Backers of the American Health Care Act budget measure ran into some Republican resistance today at the House Budget Committee meeting.
The committee took an upside down approach to reviewing the framework for efforts to de-fund the Affordable Care Act: It started a markup session in Washington by voting on whether to forward the measure to the House Rules Committee for further work.
The committee then voted on proposed amendments. Technically, any amendments approved were non-binding recommendations to the Rules Committee to amend the proposal.
Members voted 19-17 to support the AHCA measure.
All Democrats who participated voted against the measure.
Three Republicans — Mark Sanford of South Carolina, David Brat of Virginia and Gary Palmer of Alabama — crossed party lines to vote against it.
The three Republicans who voted against it are all members of the House Freedom Caucus, a group for Republicans with an interest in limiting the role of the federal government.
The vote could be a sign that the AHCA proposal will face soft Republican support in the Rules Committee and on the House floor. But there were signs the Freedom Caucus might side with AHCA if the measure were about to fail.
When the committee moved on to considering proposed amendments, most of the votes appeared to be entirely, or almost entirely, along party lines.
Rep. John Faso, R-N.Y., said he saw a lack of specifics in Democrats' AHCA effect certification proposals. (Photo: House Budget)
AHCA amendment proposals
Palmer, for example, proposed an amendment that would give states the ability to set work requirements for adult, able-bodied Medicaid enrollees. Committee members backed that amendment 21-13.

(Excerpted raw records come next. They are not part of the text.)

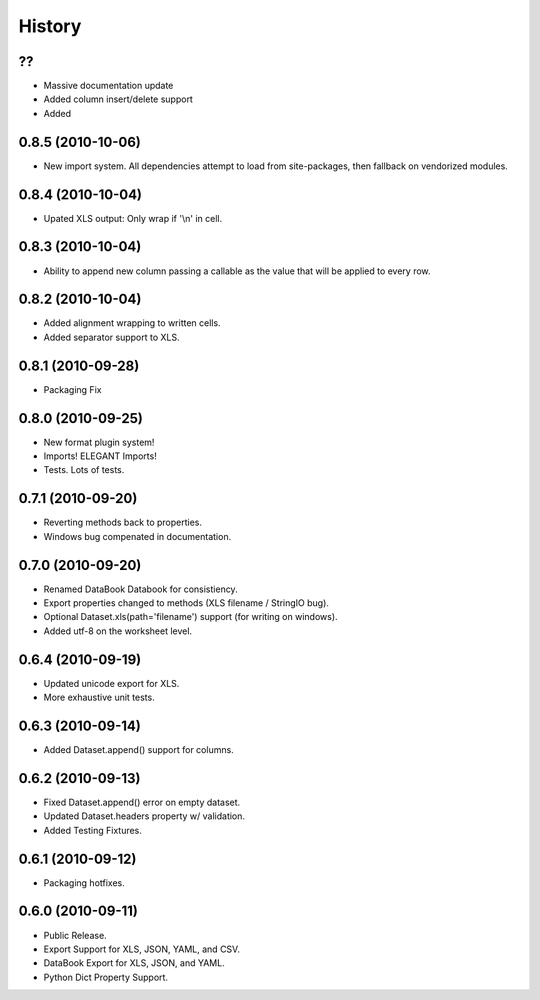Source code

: History
-------


??
++

* Massive documentation update
* Added column insert/delete support
* Added 


0.8.5 (2010-10-06)
++++++++++++++++++

* New import system. All dependencies attempt to load from site-packages,
  then fallback on vendorized modules.


0.8.4 (2010-10-04)
++++++++++++++++++

* Upated XLS output: Only wrap if '\\n' in cell.


0.8.3 (2010-10-04)
++++++++++++++++++

* Ability to append new column passing a callable 
  as the value that will be applied to every row.


0.8.2 (2010-10-04)
++++++++++++++++++

* Added alignment wrapping to written cells.
* Added separator support to XLS.


0.8.1 (2010-09-28)
++++++++++++++++++

* Packaging Fix


0.8.0 (2010-09-25)
++++++++++++++++++

* New format plugin system!
* Imports! ELEGANT Imports!
* Tests. Lots of tests.


0.7.1 (2010-09-20)
++++++++++++++++++

* Reverting methods back to properties. 
* Windows bug compenated in documentation.


0.7.0 (2010-09-20)
++++++++++++++++++

* Renamed DataBook Databook for consistiency.
* Export properties changed to methods (XLS filename / StringIO bug).
* Optional Dataset.xls(path='filename') support (for writing on windows).
* Added utf-8 on the worksheet level.


0.6.4 (2010-09-19)
++++++++++++++++++

* Updated unicode export for XLS.
* More exhaustive unit tests.


0.6.3 (2010-09-14)
++++++++++++++++++
* Added Dataset.append() support for columns.


0.6.2 (2010-09-13)
++++++++++++++++++
* Fixed Dataset.append() error on empty dataset.
* Updated Dataset.headers property w/ validation.
* Added Testing Fixtures.

0.6.1 (2010-09-12)
++++++++++++++++++

* Packaging hotfixes.


0.6.0 (2010-09-11)
++++++++++++++++++

* Public Release.
* Export Support for XLS, JSON, YAML, and CSV.
* DataBook Export for XLS, JSON, and YAML.
* Python Dict Property Support.

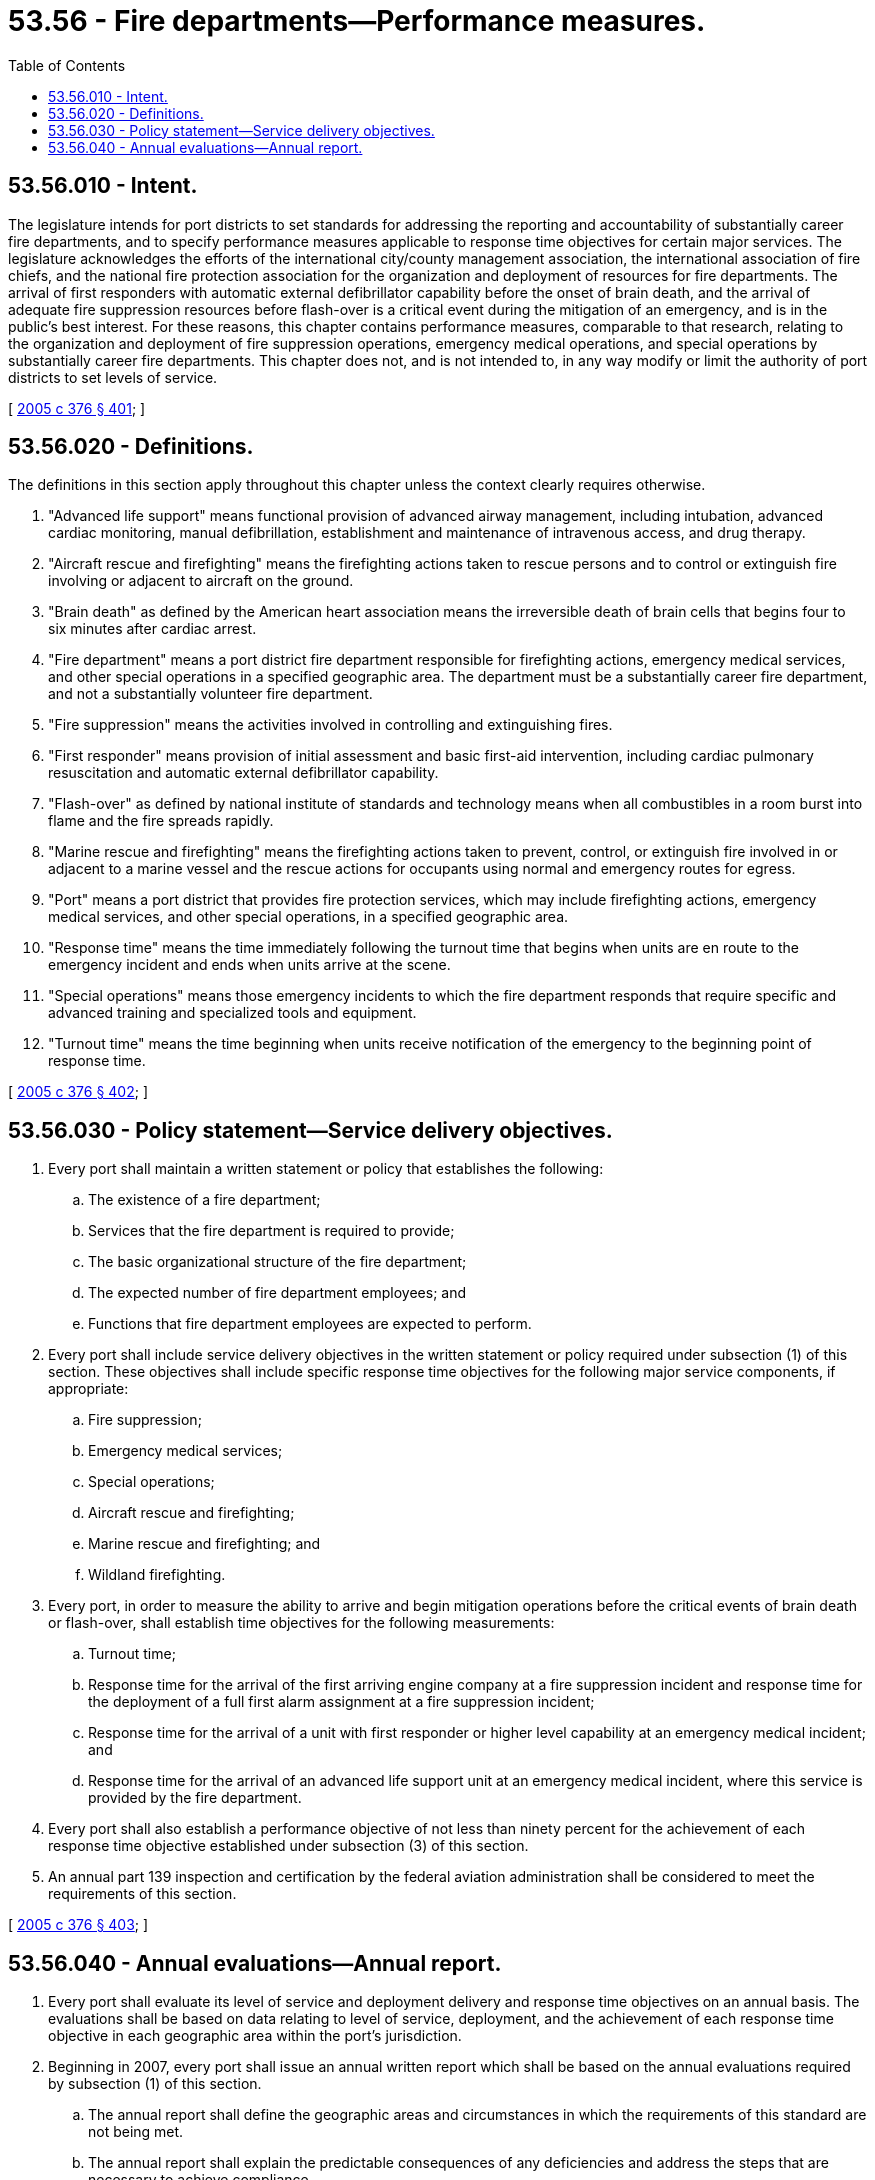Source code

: = 53.56 - Fire departments—Performance measures.
:toc:

== 53.56.010 - Intent.
The legislature intends for port districts to set standards for addressing the reporting and accountability of substantially career fire departments, and to specify performance measures applicable to response time objectives for certain major services. The legislature acknowledges the efforts of the international city/county management association, the international association of fire chiefs, and the national fire protection association for the organization and deployment of resources for fire departments. The arrival of first responders with automatic external defibrillator capability before the onset of brain death, and the arrival of adequate fire suppression resources before flash-over is a critical event during the mitigation of an emergency, and is in the public's best interest. For these reasons, this chapter contains performance measures, comparable to that research, relating to the organization and deployment of fire suppression operations, emergency medical operations, and special operations by substantially career fire departments. This chapter does not, and is not intended to, in any way modify or limit the authority of port districts to set levels of service.

[ http://lawfilesext.leg.wa.gov/biennium/2005-06/Pdf/Bills/Session%20Laws/House/1756-S.SL.pdf?cite=2005%20c%20376%20§%20401[2005 c 376 § 401]; ]

== 53.56.020 - Definitions.
The definitions in this section apply throughout this chapter unless the context clearly requires otherwise.

. "Advanced life support" means functional provision of advanced airway management, including intubation, advanced cardiac monitoring, manual defibrillation, establishment and maintenance of intravenous access, and drug therapy.

. "Aircraft rescue and firefighting" means the firefighting actions taken to rescue persons and to control or extinguish fire involving or adjacent to aircraft on the ground.

. "Brain death" as defined by the American heart association means the irreversible death of brain cells that begins four to six minutes after cardiac arrest.

. "Fire department" means a port district fire department responsible for firefighting actions, emergency medical services, and other special operations in a specified geographic area. The department must be a substantially career fire department, and not a substantially volunteer fire department.

. "Fire suppression" means the activities involved in controlling and extinguishing fires.

. "First responder" means provision of initial assessment and basic first-aid intervention, including cardiac pulmonary resuscitation and automatic external defibrillator capability.

. "Flash-over" as defined by national institute of standards and technology means when all combustibles in a room burst into flame and the fire spreads rapidly.

. "Marine rescue and firefighting" means the firefighting actions taken to prevent, control, or extinguish fire involved in or adjacent to a marine vessel and the rescue actions for occupants using normal and emergency routes for egress.

. "Port" means a port district that provides fire protection services, which may include firefighting actions, emergency medical services, and other special operations, in a specified geographic area.

. "Response time" means the time immediately following the turnout time that begins when units are en route to the emergency incident and ends when units arrive at the scene.

. "Special operations" means those emergency incidents to which the fire department responds that require specific and advanced training and specialized tools and equipment.

. "Turnout time" means the time beginning when units receive notification of the emergency to the beginning point of response time.

[ http://lawfilesext.leg.wa.gov/biennium/2005-06/Pdf/Bills/Session%20Laws/House/1756-S.SL.pdf?cite=2005%20c%20376%20§%20402[2005 c 376 § 402]; ]

== 53.56.030 - Policy statement—Service delivery objectives.
. Every port shall maintain a written statement or policy that establishes the following:

.. The existence of a fire department;

.. Services that the fire department is required to provide;

.. The basic organizational structure of the fire department;

.. The expected number of fire department employees; and

.. Functions that fire department employees are expected to perform.

. Every port shall include service delivery objectives in the written statement or policy required under subsection (1) of this section. These objectives shall include specific response time objectives for the following major service components, if appropriate:

.. Fire suppression;

.. Emergency medical services;

.. Special operations;

.. Aircraft rescue and firefighting;

.. Marine rescue and firefighting; and

.. Wildland firefighting.

. Every port, in order to measure the ability to arrive and begin mitigation operations before the critical events of brain death or flash-over, shall establish time objectives for the following measurements:

.. Turnout time;

.. Response time for the arrival of the first arriving engine company at a fire suppression incident and response time for the deployment of a full first alarm assignment at a fire suppression incident;

.. Response time for the arrival of a unit with first responder or higher level capability at an emergency medical incident; and

.. Response time for the arrival of an advanced life support unit at an emergency medical incident, where this service is provided by the fire department.

. Every port shall also establish a performance objective of not less than ninety percent for the achievement of each response time objective established under subsection (3) of this section.

. An annual part 139 inspection and certification by the federal aviation administration shall be considered to meet the requirements of this section.

[ http://lawfilesext.leg.wa.gov/biennium/2005-06/Pdf/Bills/Session%20Laws/House/1756-S.SL.pdf?cite=2005%20c%20376%20§%20403[2005 c 376 § 403]; ]

== 53.56.040 - Annual evaluations—Annual report.
. Every port shall evaluate its level of service and deployment delivery and response time objectives on an annual basis. The evaluations shall be based on data relating to level of service, deployment, and the achievement of each response time objective in each geographic area within the port's jurisdiction.

. Beginning in 2007, every port shall issue an annual written report which shall be based on the annual evaluations required by subsection (1) of this section.

.. The annual report shall define the geographic areas and circumstances in which the requirements of this standard are not being met.

.. The annual report shall explain the predictable consequences of any deficiencies and address the steps that are necessary to achieve compliance.

. An annual part 139 inspection and certification by the federal aviation administration shall be considered to meet the requirements of this section.

[ http://lawfilesext.leg.wa.gov/biennium/2005-06/Pdf/Bills/Session%20Laws/House/1756-S.SL.pdf?cite=2005%20c%20376%20§%20404[2005 c 376 § 404]; ]

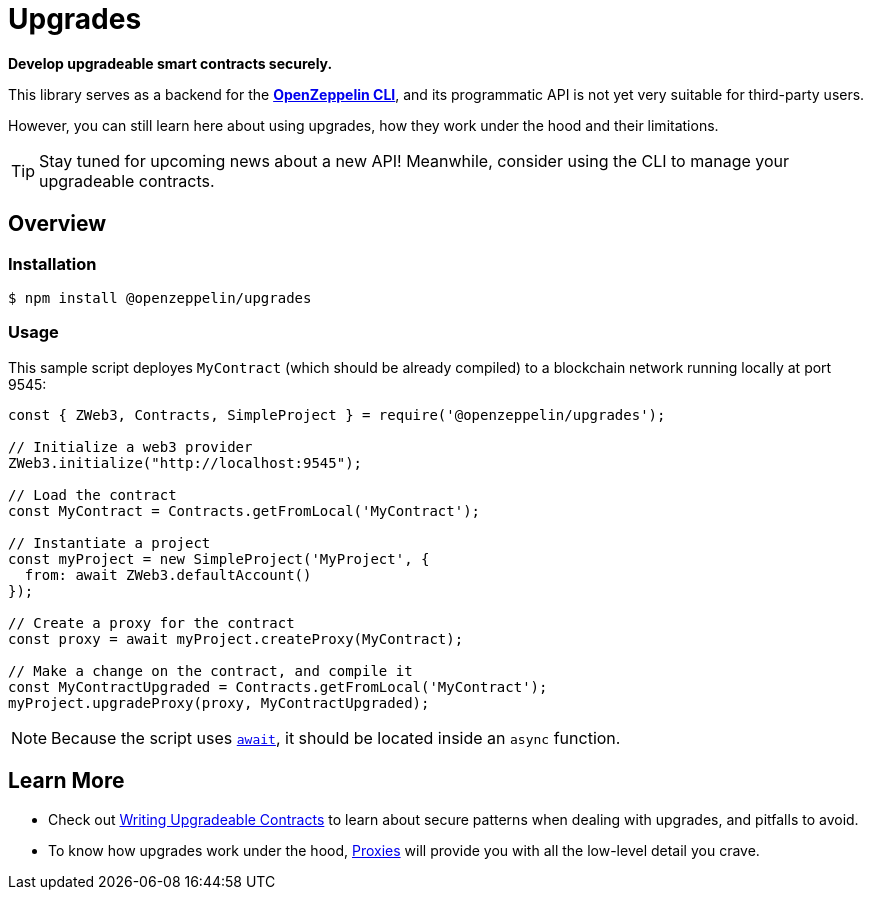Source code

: = Upgrades

*Develop upgradeable smart contracts securely.*

This library serves as a backend for the xref:cli::index.adoc[*OpenZeppelin CLI*], and its programmatic API is not yet very suitable for third-party users.

However, you can still learn here about using upgrades, how they work under the hood and their limitations.

TIP: Stay tuned for upcoming news about a new API! Meanwhile, consider using the CLI to manage your upgradeable contracts.

== Overview

=== Installation

```console
$ npm install @openzeppelin/upgrades
```

=== Usage

This sample script deployes `MyContract` (which should be already compiled) to a blockchain network running locally at port 9545:

```javascript
const { ZWeb3, Contracts, SimpleProject } = require('@openzeppelin/upgrades');

// Initialize a web3 provider
ZWeb3.initialize("http://localhost:9545");

// Load the contract
const MyContract = Contracts.getFromLocal('MyContract');

// Instantiate a project
const myProject = new SimpleProject('MyProject', {
  from: await ZWeb3.defaultAccount()
});

// Create a proxy for the contract
const proxy = await myProject.createProxy(MyContract);

// Make a change on the contract, and compile it
const MyContractUpgraded = Contracts.getFromLocal('MyContract');
myProject.upgradeProxy(proxy, MyContractUpgraded);
```

NOTE: Because the script uses https://developer.mozilla.org/en-US/docs/Web/JavaScript/Reference/Operators/await[`await`], it should be located inside an `async` function.

== Learn More

 * Check out xref:writing-upgradeable.adoc[Writing Upgradeable Contracts] to learn about secure patterns when dealing with upgrades, and pitfalls to avoid.
 * To know how upgrades work under the hood, xref:proxies.adoc[Proxies] will provide you with all the low-level detail you crave.
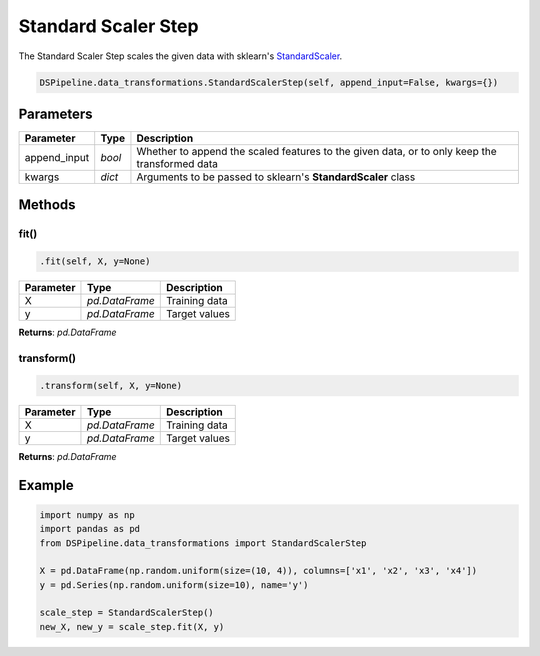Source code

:Standard Scaler Step
====================

The Standard Scaler Step scales the given data with sklearn's StandardScaler_.

.. _StandardScaler: https://scikit-learn.org/stable/modules/generated/sklearn.preprocessing.StandardScaler.html


.. code-block:: python

    DSPipeline.data_transformations.StandardScalerStep(self, append_input=False, kwargs={})

Parameters
----------

+---------------+----------+-----------------------------------------------------------------------------------------------+
| **Parameter** | **Type** | **Description**                                                                               |
+===============+==========+===============================================================================================+
| append_input  | *bool*   | Whether to append the scaled features to the given data, or to only keep the transformed data |
+---------------+----------+-----------------------------------------------------------------------------------------------+
| kwargs        | *dict*   | Arguments to be passed to sklearn's **StandardScaler** class                                  |
+---------------+----------+-----------------------------------------------------------------------------------------------+


Methods
-------

fit()
``````

.. code-block:: python

    .fit(self, X, y=None)

+---------------+----------------+-----------------+
| **Parameter** | **Type**       | **Description** |
+===============+================+=================+
| X             | *pd.DataFrame* | Training data   |
+---------------+----------------+-----------------+
| y             | *pd.DataFrame* | Target values   |
+---------------+----------------+-----------------+

**Returns**: *pd.DataFrame*

transform()
````````````

.. code-block:: python

    .transform(self, X, y=None)

+----------------+----------------+-----------------+
| **Parameter**  | **Type**       | **Description** |
+================+================+=================+
| X              | *pd.DataFrame* | Training data   |
+----------------+----------------+-----------------+
| y              | *pd.DataFrame* | Target values   |
+----------------+----------------+-----------------+

**Returns**: *pd.DataFrame*


Example
-------

.. code-block:: python

    import numpy as np
    import pandas as pd
    from DSPipeline.data_transformations import StandardScalerStep

    X = pd.DataFrame(np.random.uniform(size=(10, 4)), columns=['x1', 'x2', 'x3', 'x4'])
    y = pd.Series(np.random.uniform(size=10), name='y')

    scale_step = StandardScalerStep()
    new_X, new_y = scale_step.fit(X, y)
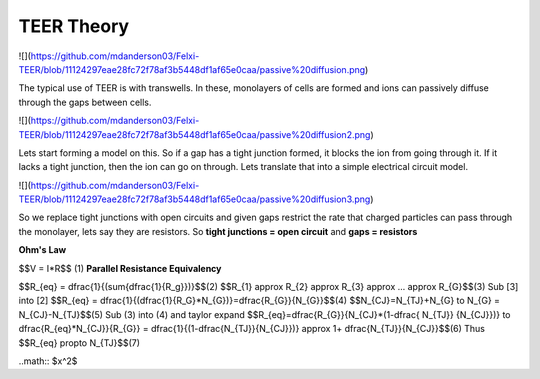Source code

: TEER Theory
===========
![](https://github.com/mdanderson03/Felxi-TEER/blob/11124297eae28fc72f78af3b5448df1af65e0caa/passive%20diffusion.png)

The typical use of TEER is with transwells. In these, monolayers of cells are formed and ions can passively diffuse through the gaps between cells. 

![](https://github.com/mdanderson03/Felxi-TEER/blob/11124297eae28fc72f78af3b5448df1af65e0caa/passive%20diffusion2.png)

Lets start forming a model on this. So if a gap has a tight junction formed, it blocks the ion from going through it. If it lacks a tight junction, then the ion can go on through. Lets translate that into a simple electrical circuit model.

![](https://github.com/mdanderson03/Felxi-TEER/blob/11124297eae28fc72f78af3b5448df1af65e0caa/passive%20diffusion3.png)

So we replace tight junctions with open circuits and given gaps restrict the rate that charged particles can pass through the monolayer, lets say they are  resistors. So **tight junctions = open circuit** and **gaps = resistors**

**Ohm's Law**

$$V = I*R$$ (1)
**Parallel Resistance Equivalency**

$$R_{eq} = \dfrac{1}{(\sum{\dfrac{1}{R_g}})}$$(2) 
$$R_{1} \approx R_{2} \approx R_{3} \approx ... \approx R_{G}$$(3)
Sub [3] into [2]
$$R_{eq} = \dfrac{1}{(\dfrac{1}{R_G}*N_{G})}=\dfrac{R_{G}}{N_{G}}$$(4)
$$N_{CJ}=N_{TJ}+N_{G} \to N_{G} = N_{CJ}-N_{TJ}$$(5)
Sub (3) into (4) and taylor expand 
$$R_{eq}=\dfrac{R_{G}}{N_{CJ}*(1-\dfrac{ N_{TJ}} {N_{CJ}})} \to \dfrac{R_{eq}*N_{CJ}}{R_{G}}
= \dfrac{1}{(1-\dfrac{N_{TJ}}{N_{CJ}})} \approx 1+ \dfrac{N_{TJ}}{N_{CJ}}$$(6)
Thus
$$R_{eq} \propto N_{TJ}$$(7)

..math:: $x^2$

Palmer said when he introduced the amendment that the ACA Medicaid expansion program has given states a perverse incentive to favor low-income able-bodied adults over elderly and disabled people, by paying 100 percent of the cost of cover the Medicaid expansion enrollees and a lower share of the cost of covering elderly and disabled people.
The expansion funding formula has pushed 582,000 elderly and disabled people onto Medicaid waiting lists, Palmer said.